Drive Traffic to Monetized Blog
How well do you manage your blog? To be more specific, your monetized blog. Increasing our profit from blogging would impossible if none arrive in our selling spot; the blog itself. How can we expect someone will click our ads or join our affiliate program if we only reach minimum traffic? That’s why Darren Rowse from ProBlogger and Chris Garret from Chrisg.com stress the importance of it. Here is a small part of their well-known e-Book ProBlogger Secrets for Blogging Your Way to a Six-Figure.
Traffic is how you can measure the success of your blog. Traffic is a parameter from which we can measure our goal.

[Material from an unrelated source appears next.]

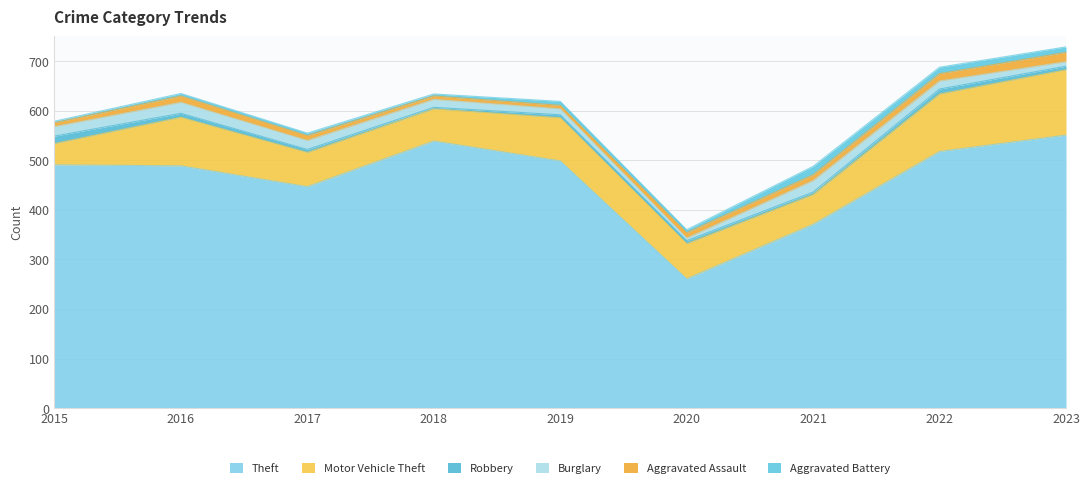

True or false: Theft and Robbery intersect in this chart.

False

The most common ways that bloggers seem to evaluate a blog are the different measures of traffic. Different bloggers seem to have their own preferences for different aspects of traffic, plus each tool you use to measure traffic will give a different result due to the differing methodology. It is very rare to find two different tools that agree on any one result, so when measuring traffic it is best to stick to your favorite service and use it to show progress rather than obsessing over the actual numbers. Figure 1-6 shows an example traffic graph for ProBlogger.net.
Unique Visitors
The idea of unique visitors is to count the number of people who visit your blog. The problem in determining this accurately is there is no way to actually know who is visiting with any confidence unless you get each person to log in every time they read.
To get a rough guide of how many unique people visit a blog, techniques such as counting each unique IP address (a number given to each device connected to the Internet) or recording “cookies” (small text entries saved by your web browser for later retrieval) can be used. All methods have proponents and problems. For example, your IP address today might be different tomorrow, or many different computers could be simultaneously surfing under one number due to differences in how networks can be organized. Cookies have a lot of fans, but, increasingly, they can not be relied upon because so many people delete them manually or automatically via security and privacy software.
A further complication is that if you have readers who choose to take your content in feed form rather than view your blog in their web browser, your audience is actually larger than this statistic represents.
Advertisers, especially, like to know how many unique visitors your blog attracts in a given month, and if you are ever going to sell your blog, this metric will be extremely important also.
Visits
An individual visitor could make several visits to a blog. Visits are more reliably measured than unique visitors, but to compare results you have to agree on what constitutes a visit.
Visits are also sometimes termed “visitor sessions.” Depending on who you listen to and which software you use to measure, a session could be calculated in several ways. One popular way to determine a session is an unbroken stream of page views after a certain period of inactivity. If someone visits two pages ten minutes apart, is that two page views in one session or two visits?
Many website owners take note of average session length as a way to deter-mine how long people spend on their site. As websites become less about downloading pages and more interactivity within a page, session length is gaining attraction. The longer visitors spend looking at your content the better, because it means they were more engaged and according to media-types, gaining more affinity with your brand.
Page Views
Page views are the total number of pages read in a web browser. Most bloggers like to know how many page views they attract both on a daily and a monthly basis.
As well as the total page views, you also should monitor ratio of pages viewed per visitor. It is best to have both a high number of pages viewed and for the average visitor to read more than one page.
Each article you write will receive its own page views, and by comparing individual page counts you can work out which articles are gaining the most attention, giving you an idea what content your audience finds most interesting.
Hits
Hits count the number of requests sent for a file to the server.
This is a dated and largely unhelpful metric because every request for any file is counted. Though it sounds useful, in actual fact it gives you little information that is actionable. If you have a page containing four images, one request for that page is counted as five hits. To increase your hits you could just add an image to the page!
Due to the misleading nature of the metric few people use it seriously, and the phrase “hits” is often erroneously used in conversation and the media when what they actually mean is to describe traffic in general, or specifically visits or page views.